## Stored data
=== Section Start ===

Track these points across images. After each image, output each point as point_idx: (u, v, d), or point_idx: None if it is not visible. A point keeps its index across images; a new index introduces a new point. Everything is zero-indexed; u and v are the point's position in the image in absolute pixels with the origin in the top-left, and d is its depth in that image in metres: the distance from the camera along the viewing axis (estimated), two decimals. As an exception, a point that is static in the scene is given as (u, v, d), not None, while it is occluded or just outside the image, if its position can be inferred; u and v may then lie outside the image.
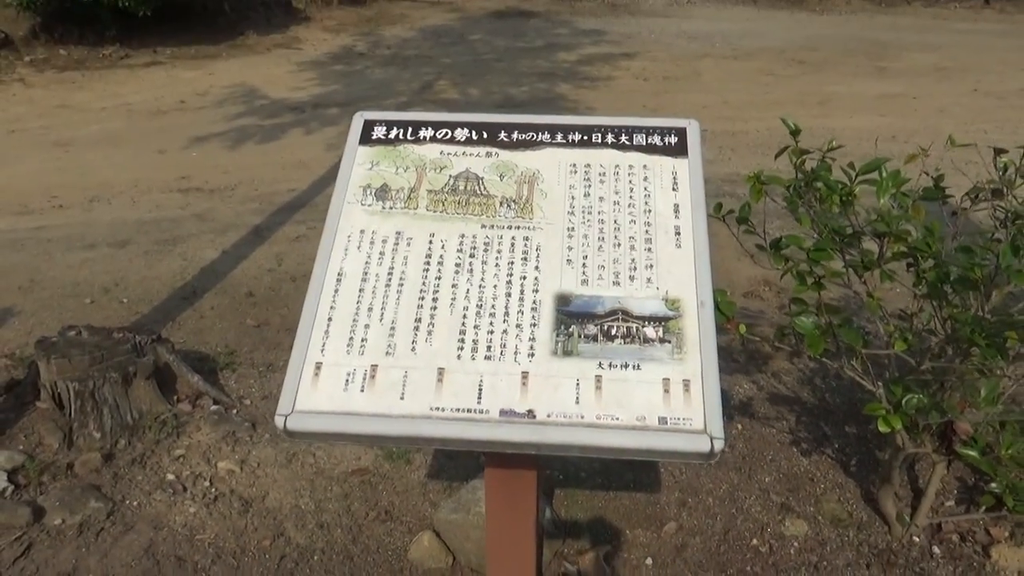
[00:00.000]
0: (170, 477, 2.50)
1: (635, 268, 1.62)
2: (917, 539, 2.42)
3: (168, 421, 2.75)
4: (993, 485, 2.07)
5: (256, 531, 2.34)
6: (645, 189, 1.74)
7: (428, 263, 1.64)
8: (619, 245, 1.65)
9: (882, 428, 1.93)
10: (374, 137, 1.87)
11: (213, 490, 2.47)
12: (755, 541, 2.38)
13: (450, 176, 1.79)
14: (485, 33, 11.30)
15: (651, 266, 1.62)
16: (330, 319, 1.58)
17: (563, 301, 1.58)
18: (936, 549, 2.34)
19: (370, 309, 1.59)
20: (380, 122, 1.89)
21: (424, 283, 1.61)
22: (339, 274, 1.64)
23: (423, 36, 11.05)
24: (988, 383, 1.89)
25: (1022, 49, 10.74)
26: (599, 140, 1.83)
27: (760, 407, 3.01)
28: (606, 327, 1.53)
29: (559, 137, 1.84)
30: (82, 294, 3.87)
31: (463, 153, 1.83)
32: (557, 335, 1.53)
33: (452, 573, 2.24)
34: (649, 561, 2.31)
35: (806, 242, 1.82)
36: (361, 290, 1.62)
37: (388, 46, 10.40)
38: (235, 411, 2.91)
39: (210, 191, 5.40)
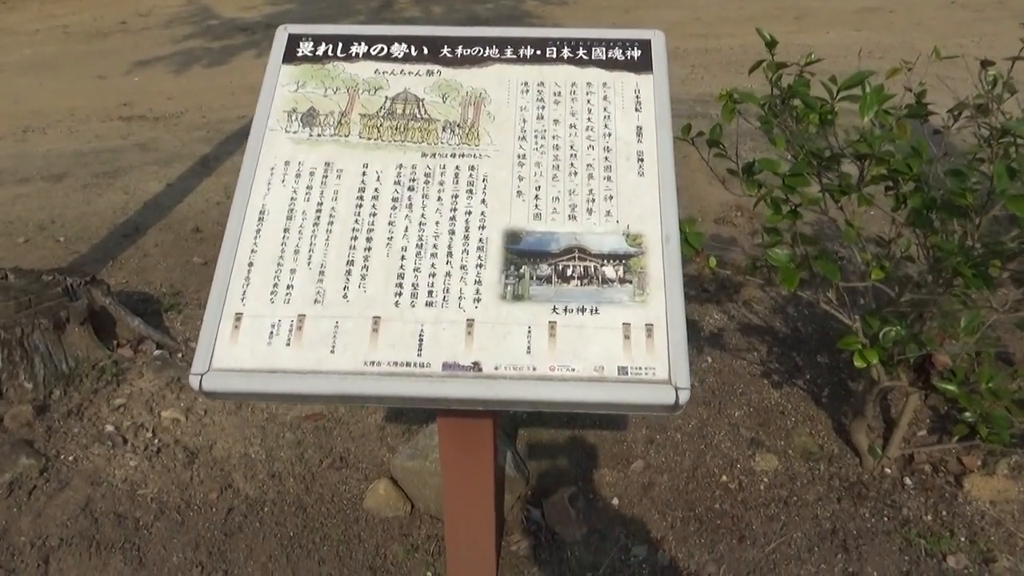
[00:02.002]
0: (109, 428, 2.35)
1: (593, 200, 1.45)
2: (889, 471, 2.36)
3: (107, 368, 2.58)
4: (967, 414, 1.99)
5: (202, 483, 2.21)
6: (605, 110, 1.56)
7: (361, 198, 1.46)
8: (575, 174, 1.48)
9: (858, 363, 1.82)
10: (299, 54, 1.65)
11: (156, 441, 2.33)
12: (724, 478, 2.31)
13: (386, 98, 1.58)
14: (447, -55, 10.72)
15: (611, 197, 1.45)
16: (251, 264, 1.40)
17: (513, 239, 1.41)
18: (908, 480, 2.28)
19: (296, 251, 1.41)
20: (306, 36, 1.67)
21: (357, 221, 1.43)
22: (261, 212, 1.46)
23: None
24: (969, 314, 1.78)
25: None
26: (553, 55, 1.63)
27: (731, 339, 2.90)
28: (561, 267, 1.38)
29: (509, 52, 1.63)
30: (15, 233, 3.62)
31: (401, 72, 1.62)
32: (506, 277, 1.37)
33: (410, 521, 2.14)
34: (616, 501, 2.23)
35: (782, 166, 1.65)
36: (286, 230, 1.43)
37: (345, -40, 9.82)
38: (180, 355, 2.74)
39: (154, 119, 5.08)
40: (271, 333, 1.32)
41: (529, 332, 1.31)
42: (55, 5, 7.76)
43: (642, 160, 1.49)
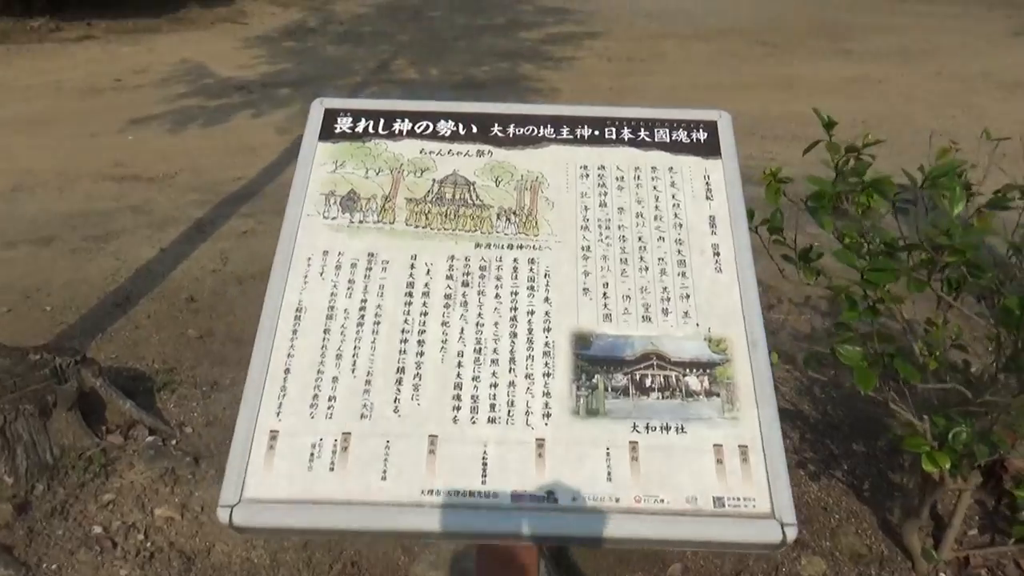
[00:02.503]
0: (97, 530, 2.12)
1: (668, 299, 1.30)
2: (943, 575, 2.19)
3: (95, 458, 2.36)
4: (1024, 514, 1.84)
5: (200, 592, 1.99)
6: (673, 197, 1.42)
7: (410, 294, 1.30)
8: (646, 269, 1.33)
9: (927, 467, 1.67)
10: (338, 131, 1.51)
11: (148, 544, 2.10)
12: (772, 585, 2.12)
13: (434, 181, 1.44)
14: (444, 9, 10.83)
15: (687, 296, 1.30)
16: (287, 370, 1.23)
17: (582, 343, 1.25)
18: (968, 588, 2.11)
19: (338, 356, 1.24)
20: (345, 112, 1.53)
21: (406, 321, 1.27)
22: (298, 309, 1.29)
23: (378, 12, 10.53)
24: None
25: (978, 32, 10.70)
26: (613, 136, 1.50)
27: (763, 423, 2.74)
28: (639, 377, 1.22)
29: (565, 132, 1.50)
30: (-1, 301, 3.42)
31: (449, 152, 1.48)
32: (578, 388, 1.20)
33: (433, 637, 1.92)
34: (656, 612, 2.03)
35: (858, 260, 1.52)
36: (327, 331, 1.27)
37: (341, 22, 9.87)
38: (175, 442, 2.53)
39: (148, 180, 4.92)
40: (312, 455, 1.14)
41: (608, 455, 1.14)
42: (48, 61, 7.66)
43: (718, 254, 1.35)
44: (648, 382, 1.21)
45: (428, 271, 1.33)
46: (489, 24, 10.06)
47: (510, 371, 1.22)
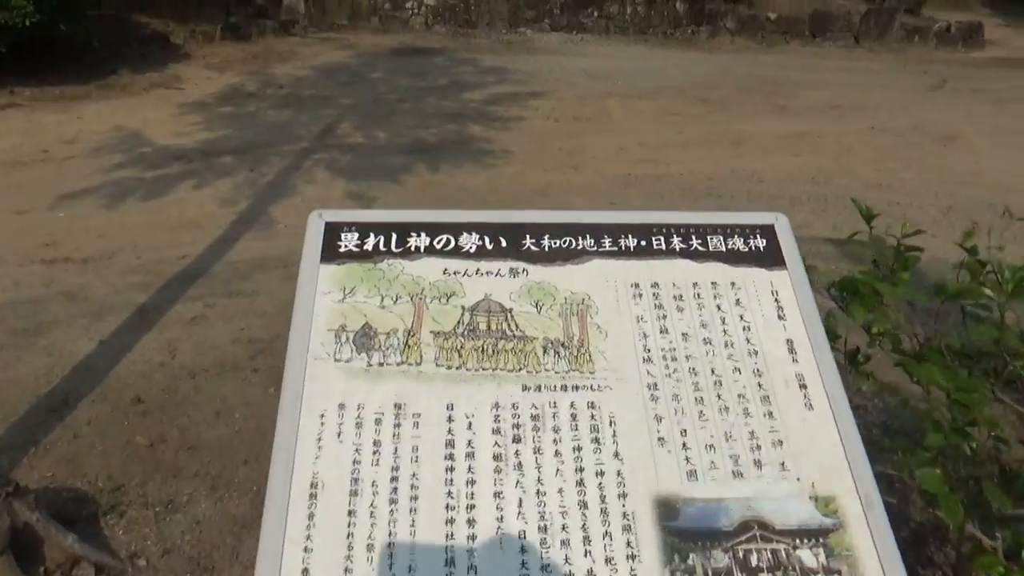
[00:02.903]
0: None
1: (759, 447, 1.09)
2: None
3: (32, 614, 1.99)
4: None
5: None
6: (741, 318, 1.23)
7: (452, 457, 1.06)
8: (726, 410, 1.13)
9: (1001, 589, 1.49)
10: (343, 249, 1.27)
11: None
12: None
13: (463, 309, 1.21)
14: (384, 71, 10.71)
15: (780, 442, 1.10)
16: (306, 571, 0.96)
17: (667, 511, 1.03)
18: None
19: (370, 546, 0.98)
20: (349, 226, 1.30)
21: (451, 494, 1.03)
22: (313, 485, 1.03)
23: (318, 75, 10.33)
24: None
25: (901, 87, 11.17)
26: (662, 246, 1.30)
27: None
28: (742, 553, 1.00)
29: (607, 243, 1.30)
30: (-88, 413, 2.99)
31: (477, 271, 1.25)
32: (671, 571, 0.97)
33: None
34: None
35: (942, 375, 1.35)
36: (351, 512, 1.01)
37: (280, 85, 9.62)
38: (127, 583, 2.17)
39: (82, 261, 4.52)
40: None
41: (723, 665, 0.91)
42: (-34, 132, 7.16)
43: (805, 387, 1.16)
44: (754, 560, 0.99)
45: (470, 424, 1.09)
46: (432, 86, 9.97)
47: (585, 554, 0.99)
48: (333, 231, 1.28)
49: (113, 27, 11.43)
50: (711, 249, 1.30)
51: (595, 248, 1.29)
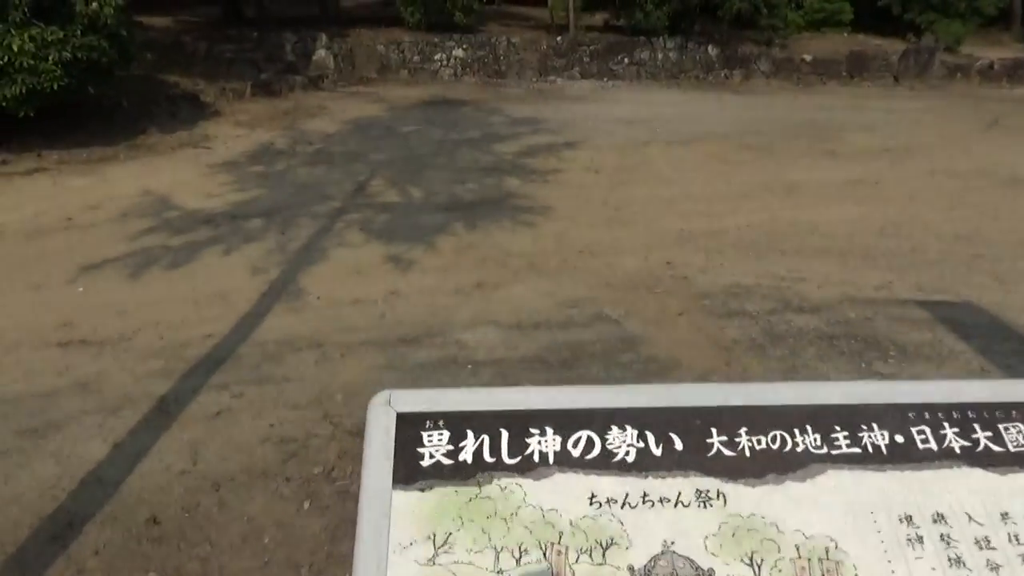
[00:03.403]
0: None
1: None
2: None
3: None
4: None
5: None
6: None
7: None
8: None
9: None
10: (427, 462, 0.80)
11: None
12: None
13: (632, 571, 0.73)
14: (416, 124, 10.44)
15: None
16: None
17: None
18: None
19: None
20: (435, 419, 0.83)
21: None
22: None
23: (348, 130, 10.08)
24: None
25: (953, 127, 10.66)
26: (931, 442, 0.82)
27: None
28: None
29: (840, 438, 0.82)
30: None
31: (644, 498, 0.78)
32: None
33: None
34: None
35: None
36: None
37: (310, 142, 9.36)
38: None
39: (99, 344, 4.13)
40: None
41: None
42: (-9, 200, 6.91)
43: None
44: None
45: None
46: (464, 138, 9.65)
47: None
48: (410, 429, 0.82)
49: (142, 87, 11.34)
50: (1011, 446, 0.82)
51: (824, 449, 0.81)
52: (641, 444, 0.82)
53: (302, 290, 4.90)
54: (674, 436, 0.82)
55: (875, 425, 0.84)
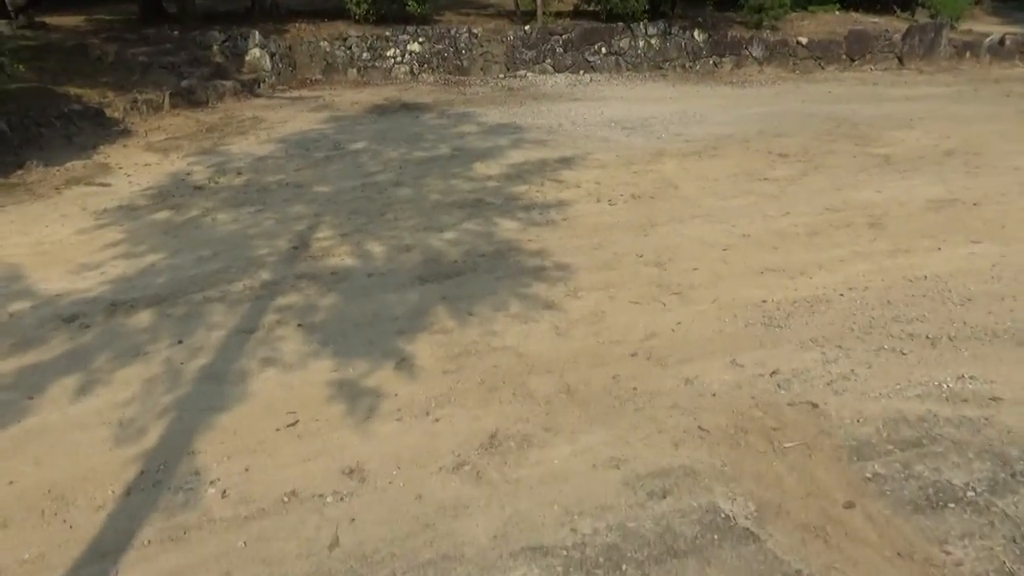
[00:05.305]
0: None
1: None
2: None
3: None
4: None
5: None
6: None
7: None
8: None
9: None
10: None
11: None
12: None
13: None
14: (369, 139, 8.28)
15: None
16: None
17: None
18: None
19: None
20: None
21: None
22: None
23: (286, 150, 7.88)
24: None
25: (1003, 116, 8.90)
26: None
27: None
28: None
29: None
30: None
31: None
32: None
33: None
34: None
35: None
36: None
37: (238, 170, 7.16)
38: None
39: None
40: None
41: None
42: None
43: None
44: None
45: None
46: (432, 156, 7.54)
47: None
48: None
49: (33, 103, 8.93)
50: None
51: None
52: None
53: (197, 476, 2.81)
54: None
55: None
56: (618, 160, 7.23)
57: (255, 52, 12.00)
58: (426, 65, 12.54)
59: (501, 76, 12.50)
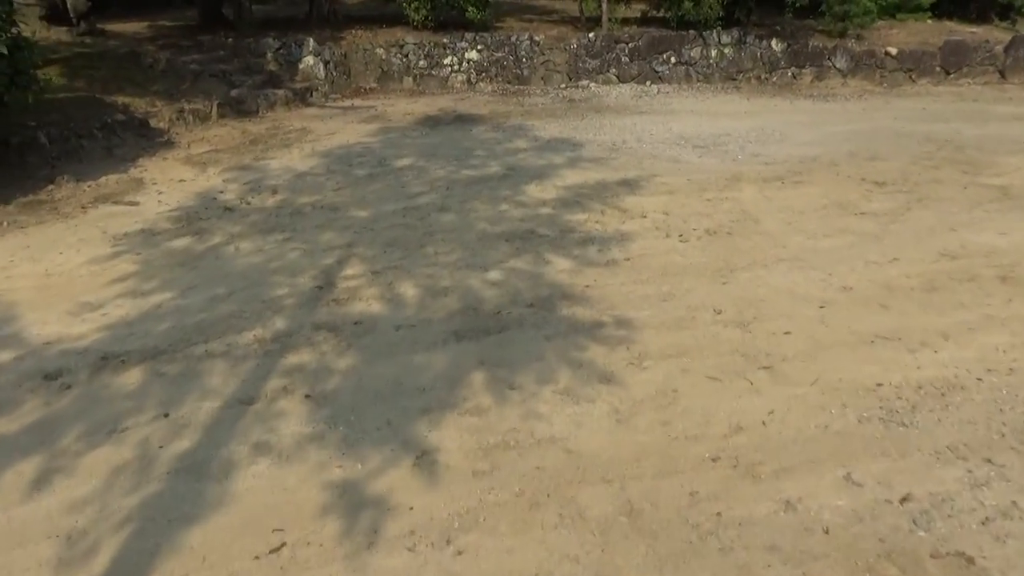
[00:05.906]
0: None
1: None
2: None
3: None
4: None
5: None
6: None
7: None
8: None
9: None
10: None
11: None
12: None
13: None
14: (417, 155, 7.63)
15: None
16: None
17: None
18: None
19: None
20: None
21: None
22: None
23: (328, 166, 7.29)
24: None
25: None
26: None
27: None
28: None
29: None
30: None
31: None
32: None
33: None
34: None
35: None
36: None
37: (274, 188, 6.59)
38: None
39: None
40: None
41: None
42: None
43: None
44: None
45: None
46: (481, 177, 6.83)
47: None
48: None
49: (77, 111, 8.60)
50: None
51: None
52: None
53: (140, 629, 2.13)
54: None
55: None
56: (689, 185, 6.37)
57: (309, 60, 11.53)
58: (484, 74, 11.88)
59: (562, 86, 11.73)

=== Section End ===

## YOUR OBJECTIVE
Output only an exact transcription of the lines above from the one with "24: (988, 383, 1.89)" up to and including the one with "38: (235, 411, 2.91)".

## RESPONSE BELOW
24: (988, 383, 1.89)
25: (1022, 49, 10.74)
26: (599, 140, 1.83)
27: (760, 407, 3.01)
28: (606, 327, 1.53)
29: (559, 137, 1.84)
30: (82, 294, 3.87)
31: (463, 153, 1.83)
32: (557, 335, 1.53)
33: (452, 573, 2.24)
34: (649, 561, 2.31)
35: (806, 242, 1.82)
36: (361, 290, 1.62)
37: (388, 46, 10.40)
38: (235, 411, 2.91)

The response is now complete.